DCSIMG

Hartlepool boxer Martin Ward determined to show he’s a worthy IBF world challenger by beating Stuart Hall

LOOKING FORWARD TO CHALLENGE: Martin Ward. Picture by TOM COLLINS

LOOKING FORWARD TO CHALLENGE: Martin Ward. Picture by TOM COLLINS

MARTIN Ward is desperate to show the world he is a worthy challenger by taking the IBF title from Stuart Hall.

The Hartlepool-trained boxer admits he feels “lucky” to be getting a shot at the International Boxing Federation’s bantamweight belt in Newcastle on Saturday, March 29.

But he says he will prove his credentials in the Metro Radio Arena ring.

Ward’s Commonwealth title triumph in December elevated him to 15th in the IBF ratings.

Hall and his team had to pick a challenger from the top 15 for a voluntary defence and, not surprisingly, they plumped for the lowest ranked fighter – Ward.

The Dave Garside and Neil Fannan southpaw admitted: “It’s been a very big queue and I thank my lucky stars I’ve made my way through it.

“Anyone will tell you that there is a lot of luck involved in boxing if you are to get to the top.

“I’ve had a stroke of good fortune to get this and I will try to grab it now.

“I’m determined to go in there and put on a performance.

“I want to show that I am a credible opponent, someone who deserves to be in that ring, fighting for that IBF belt.

“I aim to prove that I’m not a hand-picked voluntary defence who is going to get knocked out in three or four rounds.

“I want to do myself and Neil proud – if I do that I’ll be happy.

“I do believe I’m not just good enough to win but that I will actually win on March 29.

“I think if you ask anyone in the boxing world that knows us you’ll be hard pressed to get an answer as who is going to come out on top.”

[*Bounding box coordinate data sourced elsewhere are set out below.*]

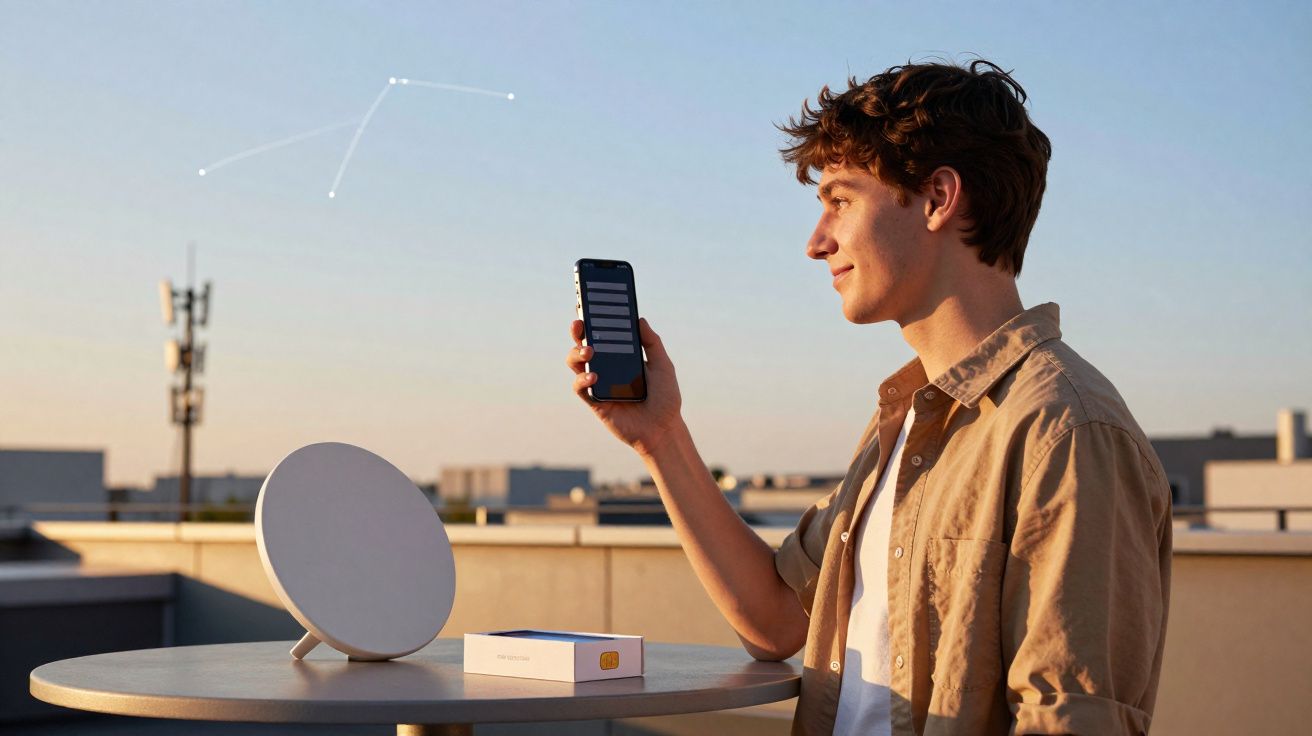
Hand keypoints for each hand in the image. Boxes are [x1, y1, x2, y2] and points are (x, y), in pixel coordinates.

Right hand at [565, 317, 683, 455]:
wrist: (663, 429)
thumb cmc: (665, 398)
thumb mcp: (663, 365)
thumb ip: (651, 342)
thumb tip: (639, 318)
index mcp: (620, 356)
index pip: (602, 334)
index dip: (593, 319)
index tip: (588, 303)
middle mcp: (606, 367)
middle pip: (583, 344)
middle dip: (578, 331)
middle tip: (579, 323)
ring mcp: (598, 383)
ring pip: (576, 363)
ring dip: (577, 352)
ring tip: (589, 351)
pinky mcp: (595, 401)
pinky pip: (580, 387)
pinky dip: (583, 378)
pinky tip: (594, 376)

Ward, who boasts 18 wins from 20 outings, says he has one thing going for him for the eagerly-awaited North-East derby – talent.

The 25-year-old told SportMail he is full of admiration for Hall who he considers a friend.

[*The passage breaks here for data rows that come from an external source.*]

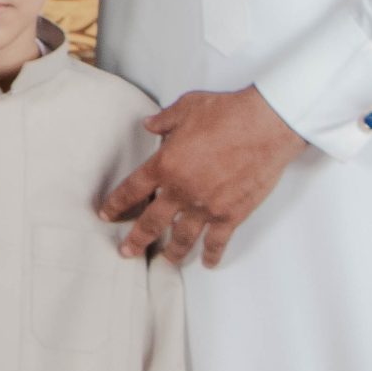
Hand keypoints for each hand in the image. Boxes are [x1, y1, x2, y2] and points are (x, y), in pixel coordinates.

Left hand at [100, 85, 305, 265]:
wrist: (265, 127)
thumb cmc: (228, 113)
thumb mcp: (187, 107)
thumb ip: (164, 120)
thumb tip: (149, 124)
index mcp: (165, 165)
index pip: (131, 190)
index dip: (116, 204)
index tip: (106, 214)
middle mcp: (181, 190)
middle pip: (151, 222)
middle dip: (136, 239)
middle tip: (126, 251)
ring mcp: (206, 206)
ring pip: (182, 238)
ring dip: (171, 252)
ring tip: (165, 261)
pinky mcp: (231, 214)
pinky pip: (217, 241)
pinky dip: (211, 254)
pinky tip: (207, 262)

Ward said the Darlington fighter was a deserved winner of the vacant belt in Leeds in December, flooring Vusi Malinga early in the bout on the way to a unanimous points triumph.

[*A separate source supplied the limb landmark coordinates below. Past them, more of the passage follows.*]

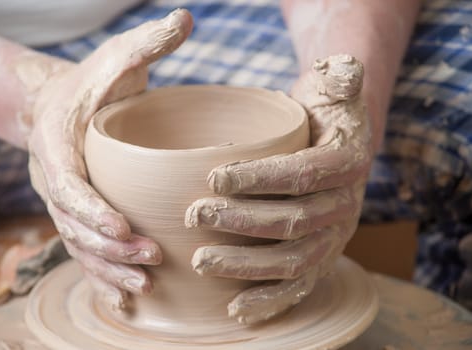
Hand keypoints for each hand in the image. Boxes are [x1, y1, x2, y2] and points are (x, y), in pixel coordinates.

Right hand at [26, 10, 192, 309]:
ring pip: (78, 244)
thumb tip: (186, 17)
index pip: (65, 183)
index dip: (89, 209)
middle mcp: (55, 178)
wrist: (65, 103)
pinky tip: (129, 296)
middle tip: (151, 260)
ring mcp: (64, 201)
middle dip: (109, 247)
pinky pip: (84, 250)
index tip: (122, 227)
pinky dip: (102, 274)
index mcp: (57, 142)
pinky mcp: (78, 214)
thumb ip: (146, 43)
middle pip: (73, 224)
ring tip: (144, 284)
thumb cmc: (96, 81)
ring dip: (108, 268)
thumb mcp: (117, 58)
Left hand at [186, 54, 370, 323]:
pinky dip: (269, 300)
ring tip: (201, 261)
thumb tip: (345, 71)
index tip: (214, 177)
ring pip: (292, 260)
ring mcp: (333, 238)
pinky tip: (235, 309)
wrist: (335, 144)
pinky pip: (298, 287)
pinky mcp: (319, 258)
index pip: (302, 174)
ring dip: (246, 266)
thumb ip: (340, 78)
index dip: (260, 178)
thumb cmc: (323, 115)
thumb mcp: (334, 88)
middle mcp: (344, 207)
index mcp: (346, 165)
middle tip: (195, 215)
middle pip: (292, 222)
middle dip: (241, 222)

But he believes he can be too quick and tricky for the new champion, feeling the veteran South African played into the 33-year-old’s hands in Leeds.

“The reason Stu looked better was because of his opponent,” he said.

“Malinga never moved out of the way, he’d take a shot just to get one off.

“Stu boxed the fight of his life and deserved it.

“But I think it came down to who was the hardest would win.

“Stuey obviously has a good chin because Malinga’s shots did not affect him.

“Malinga was slow, one-paced and older.

“I’ll be 26 just two weeks before the fight, I’m younger and fresher and will throw a lot more punches.

“Stuey likes to box at his own pace, double jab and right hand, and it’s up to me to take him out of his comfort zone.

“His right hand is pretty effective but if it doesn’t land then it’s not going to be effective, is it?”